Exercise A :: Reproduce the passage of the agile test management article starting at "According to Tom" and ending at "in agile organisations.", swapping "culture" for "mindset".
Exercise B :: According to the agile test management article, at which event did Roden and Williams talk about the changing face of test management?

BEGIN Extracted text

How Agile Has Changed Test Management
Agile methods have many traditional test management activities built into them. With desired agile team traits like self-organising, role blurring and skill diversification, the nature of test management is changing. We have to question whether the role of Test Manager should exist in effective agile organisations and how the activities which have long made up the role are divested?
According to Tom Roden and Ben Williams agile test management is about establishing the right culture of testing, educating people and getting hands-on in demonstrating how teams should go about making testing support agility. However, these are not traditional test management traits, which lends weight to the thesis that the role of test manager will cease to exist in agile organisations.
At the Agile Testing Day Netherlands 2015 Roden and Williams talked about the changing face of test management. They showed how the role of test managers will transform into one that enables teams, rather than managing them. The resultant shift in approach and responsibilities will also mean that agile teams will pick up many traditional test management activities. which changes the role of the test manager significantly. Further more test strategies in agile should be treated as living documentation, that live, breathe and grow along with the teams and people who use them.

END Extracted text
BEGIN Extracted material

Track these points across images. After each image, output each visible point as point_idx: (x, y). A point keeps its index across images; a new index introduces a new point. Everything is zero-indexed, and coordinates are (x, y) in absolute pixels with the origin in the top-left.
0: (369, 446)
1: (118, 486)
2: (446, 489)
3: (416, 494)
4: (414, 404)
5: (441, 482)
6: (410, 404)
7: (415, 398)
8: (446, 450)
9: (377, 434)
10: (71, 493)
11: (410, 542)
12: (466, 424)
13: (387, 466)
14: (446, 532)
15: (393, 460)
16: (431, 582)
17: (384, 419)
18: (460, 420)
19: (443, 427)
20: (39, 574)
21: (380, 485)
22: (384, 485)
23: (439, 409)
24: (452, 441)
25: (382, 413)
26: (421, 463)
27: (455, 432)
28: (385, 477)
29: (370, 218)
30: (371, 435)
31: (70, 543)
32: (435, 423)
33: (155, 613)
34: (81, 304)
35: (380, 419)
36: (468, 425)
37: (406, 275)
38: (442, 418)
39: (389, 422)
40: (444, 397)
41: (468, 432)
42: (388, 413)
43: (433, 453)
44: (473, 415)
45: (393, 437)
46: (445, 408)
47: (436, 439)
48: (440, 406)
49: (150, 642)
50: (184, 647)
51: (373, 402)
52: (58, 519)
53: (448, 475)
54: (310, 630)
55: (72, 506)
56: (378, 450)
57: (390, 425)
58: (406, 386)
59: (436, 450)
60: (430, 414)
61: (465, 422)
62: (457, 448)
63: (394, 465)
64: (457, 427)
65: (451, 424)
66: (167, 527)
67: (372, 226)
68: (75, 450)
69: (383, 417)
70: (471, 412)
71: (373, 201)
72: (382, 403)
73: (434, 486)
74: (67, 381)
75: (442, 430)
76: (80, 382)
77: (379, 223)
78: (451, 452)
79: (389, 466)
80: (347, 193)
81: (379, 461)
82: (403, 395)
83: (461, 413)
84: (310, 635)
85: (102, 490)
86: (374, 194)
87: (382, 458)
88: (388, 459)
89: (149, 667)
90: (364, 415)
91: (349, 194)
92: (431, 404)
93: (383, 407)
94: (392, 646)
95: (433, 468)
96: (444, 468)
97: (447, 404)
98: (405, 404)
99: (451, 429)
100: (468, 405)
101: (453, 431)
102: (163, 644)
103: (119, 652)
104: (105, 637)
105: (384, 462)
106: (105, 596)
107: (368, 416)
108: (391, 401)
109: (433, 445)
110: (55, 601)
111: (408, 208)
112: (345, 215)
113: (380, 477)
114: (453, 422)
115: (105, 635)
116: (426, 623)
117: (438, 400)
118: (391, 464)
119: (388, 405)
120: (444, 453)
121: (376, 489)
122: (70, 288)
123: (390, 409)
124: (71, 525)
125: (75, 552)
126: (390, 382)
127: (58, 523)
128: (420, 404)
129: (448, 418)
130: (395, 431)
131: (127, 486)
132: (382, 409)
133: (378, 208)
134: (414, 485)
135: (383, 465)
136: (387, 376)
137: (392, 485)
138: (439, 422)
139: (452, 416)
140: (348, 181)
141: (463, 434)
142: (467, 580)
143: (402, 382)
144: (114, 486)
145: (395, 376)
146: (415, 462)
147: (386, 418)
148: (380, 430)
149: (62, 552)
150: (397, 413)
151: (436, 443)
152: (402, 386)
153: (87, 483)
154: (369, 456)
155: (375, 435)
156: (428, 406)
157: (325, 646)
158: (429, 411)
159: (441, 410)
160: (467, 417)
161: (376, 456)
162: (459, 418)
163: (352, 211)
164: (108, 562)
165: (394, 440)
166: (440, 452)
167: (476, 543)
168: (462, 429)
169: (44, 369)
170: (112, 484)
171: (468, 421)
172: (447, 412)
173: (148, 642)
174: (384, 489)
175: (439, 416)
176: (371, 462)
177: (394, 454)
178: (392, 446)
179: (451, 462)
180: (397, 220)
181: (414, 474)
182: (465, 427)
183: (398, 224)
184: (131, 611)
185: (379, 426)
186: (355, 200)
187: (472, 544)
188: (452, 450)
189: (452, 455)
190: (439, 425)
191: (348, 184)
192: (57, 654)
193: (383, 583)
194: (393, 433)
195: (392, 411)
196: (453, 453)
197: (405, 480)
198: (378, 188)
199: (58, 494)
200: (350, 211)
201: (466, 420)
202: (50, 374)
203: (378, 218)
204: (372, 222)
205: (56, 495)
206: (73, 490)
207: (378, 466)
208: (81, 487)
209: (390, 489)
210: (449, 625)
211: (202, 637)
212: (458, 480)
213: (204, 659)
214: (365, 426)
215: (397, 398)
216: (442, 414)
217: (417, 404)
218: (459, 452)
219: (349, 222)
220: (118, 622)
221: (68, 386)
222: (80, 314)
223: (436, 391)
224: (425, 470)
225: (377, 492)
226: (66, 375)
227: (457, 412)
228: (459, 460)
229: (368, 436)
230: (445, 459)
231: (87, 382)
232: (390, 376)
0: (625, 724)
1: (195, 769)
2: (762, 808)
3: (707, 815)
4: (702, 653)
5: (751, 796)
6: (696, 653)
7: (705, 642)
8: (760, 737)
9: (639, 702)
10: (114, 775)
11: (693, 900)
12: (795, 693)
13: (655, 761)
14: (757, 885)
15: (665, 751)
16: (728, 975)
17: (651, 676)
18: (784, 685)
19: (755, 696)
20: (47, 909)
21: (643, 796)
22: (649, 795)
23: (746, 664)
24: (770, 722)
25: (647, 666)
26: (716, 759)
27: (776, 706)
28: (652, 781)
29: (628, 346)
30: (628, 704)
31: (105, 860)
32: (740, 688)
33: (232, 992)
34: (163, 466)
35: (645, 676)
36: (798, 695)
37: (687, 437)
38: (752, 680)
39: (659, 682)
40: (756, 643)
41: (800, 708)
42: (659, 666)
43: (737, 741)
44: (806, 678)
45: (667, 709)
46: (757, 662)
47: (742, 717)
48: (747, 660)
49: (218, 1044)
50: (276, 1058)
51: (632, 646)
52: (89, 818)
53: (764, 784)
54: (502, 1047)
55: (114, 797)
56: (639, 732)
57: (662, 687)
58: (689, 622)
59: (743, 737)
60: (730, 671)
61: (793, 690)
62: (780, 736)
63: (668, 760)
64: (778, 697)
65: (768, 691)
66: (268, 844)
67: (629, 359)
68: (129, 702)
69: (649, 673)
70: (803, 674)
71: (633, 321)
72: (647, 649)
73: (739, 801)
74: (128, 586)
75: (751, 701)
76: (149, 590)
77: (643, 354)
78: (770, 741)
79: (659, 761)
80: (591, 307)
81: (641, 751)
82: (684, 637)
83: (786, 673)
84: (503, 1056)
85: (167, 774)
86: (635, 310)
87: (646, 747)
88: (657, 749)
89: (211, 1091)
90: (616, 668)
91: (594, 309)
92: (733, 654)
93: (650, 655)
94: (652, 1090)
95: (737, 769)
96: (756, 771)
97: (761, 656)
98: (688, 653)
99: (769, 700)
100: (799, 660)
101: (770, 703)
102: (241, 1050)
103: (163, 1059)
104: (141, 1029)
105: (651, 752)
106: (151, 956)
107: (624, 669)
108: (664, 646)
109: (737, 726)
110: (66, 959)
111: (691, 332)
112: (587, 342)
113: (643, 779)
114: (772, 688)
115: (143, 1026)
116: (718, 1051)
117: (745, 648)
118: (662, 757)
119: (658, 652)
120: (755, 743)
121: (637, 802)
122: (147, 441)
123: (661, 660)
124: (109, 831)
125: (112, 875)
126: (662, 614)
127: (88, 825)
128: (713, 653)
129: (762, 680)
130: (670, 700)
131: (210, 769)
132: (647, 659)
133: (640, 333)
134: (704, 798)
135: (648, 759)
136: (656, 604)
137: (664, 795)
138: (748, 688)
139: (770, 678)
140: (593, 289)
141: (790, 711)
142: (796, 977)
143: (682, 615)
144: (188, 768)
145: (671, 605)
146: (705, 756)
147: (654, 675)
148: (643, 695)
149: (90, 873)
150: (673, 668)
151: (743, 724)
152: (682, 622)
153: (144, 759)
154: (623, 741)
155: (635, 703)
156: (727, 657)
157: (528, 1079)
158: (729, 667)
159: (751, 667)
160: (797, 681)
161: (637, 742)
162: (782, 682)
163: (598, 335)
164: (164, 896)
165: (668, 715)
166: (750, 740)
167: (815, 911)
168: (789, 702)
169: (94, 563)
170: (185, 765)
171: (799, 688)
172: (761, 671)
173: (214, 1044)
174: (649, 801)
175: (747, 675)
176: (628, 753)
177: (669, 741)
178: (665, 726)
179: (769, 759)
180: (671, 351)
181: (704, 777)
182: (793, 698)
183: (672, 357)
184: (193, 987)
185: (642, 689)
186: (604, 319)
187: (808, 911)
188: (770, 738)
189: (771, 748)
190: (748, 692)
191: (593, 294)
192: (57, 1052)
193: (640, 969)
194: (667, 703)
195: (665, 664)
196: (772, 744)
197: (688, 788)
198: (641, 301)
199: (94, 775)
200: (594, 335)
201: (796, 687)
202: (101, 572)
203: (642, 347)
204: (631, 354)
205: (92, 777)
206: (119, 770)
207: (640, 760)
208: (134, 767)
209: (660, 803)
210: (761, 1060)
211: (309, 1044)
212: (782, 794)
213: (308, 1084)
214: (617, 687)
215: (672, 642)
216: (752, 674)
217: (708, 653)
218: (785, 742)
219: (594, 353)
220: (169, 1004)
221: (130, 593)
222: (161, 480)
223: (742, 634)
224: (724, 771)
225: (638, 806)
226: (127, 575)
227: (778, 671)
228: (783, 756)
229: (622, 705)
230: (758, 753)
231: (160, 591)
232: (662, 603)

END Extracted material

Written reply A ::
According to Tom Roden and Ben Williams agile test management is about establishing the right mindset of testing, educating people and getting hands-on in demonstrating how teams should go about making testing support agility. However, these are not traditional test management traits, which lends weight to the thesis that the role of test manager will cease to exist in agile organisations.

Written reply B :: The Agile Testing Day Netherlands 2015.